The point of CAS is that it allows you to store a value that is conditional on the original value. A simple store can be done atomically, of course, but it may not be what you want.
Consider the simple "atomic increment" operation:
- Load the current value.
- Compute the new value.
- Store the new value.
If you used unrelated atomic loads and stores for this procedure, then two threads can read, compute and store the same value, and so one of the increments is lost! Loads and stores are simple atomic operations, whereas CAS is an atomic read-modify-write (RMW) operation. RMWs are more complex than simple loads and stores. RMWs don't only guarantee that a simple value is produced correctly, but that a complex logical operation is applied correctly.
Let's implement atomic increment using CAS to demonstrate how this works:
// Effect: x += n, returns old value of x.
int inc(int n, std::atomic<int> & x)
{
int old_val = x.load();
for (;;) {
int new_val = old_val + n;
if (x.compare_exchange_weak(old_val, new_val)) {
return old_val;
}
// Note: If the exchange fails, old_val is updated
// to the current value of x.
}
}
The crucial point here is that this operation must be a loop, because while we are computing our tentative result (new_val = old_val + n
), the value old_val
may have become obsolete, because some other thread already modified it.
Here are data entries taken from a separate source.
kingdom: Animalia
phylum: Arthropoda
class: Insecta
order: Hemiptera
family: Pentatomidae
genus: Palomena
So we must loop for until we get a chance to apply the new value in a situation where x
currently holds the old value. That's the point of CAS: It stores a new value conditional on the old value being what we think it is.
On the distinction of "strong" vs "weak" exchange: If you want your algorithm to succeed unconditionally, you always want a loop like I showed, and you use the weak exchange. The difference is that the weak form may "fail spuriously", i.e. return false
even though the stored value is the expected one. (This relaxation allows for more efficient instructions on some platforms.) The strong form may be more expensive but doesn't fail spuriously, and it may be useful in situations where you perform an "optimistic" CAS but don't care whether it succeeds. This is useful in certain concurrent data structures (e.g. queues) where threads make a best effort to help out, but don't need to promise success.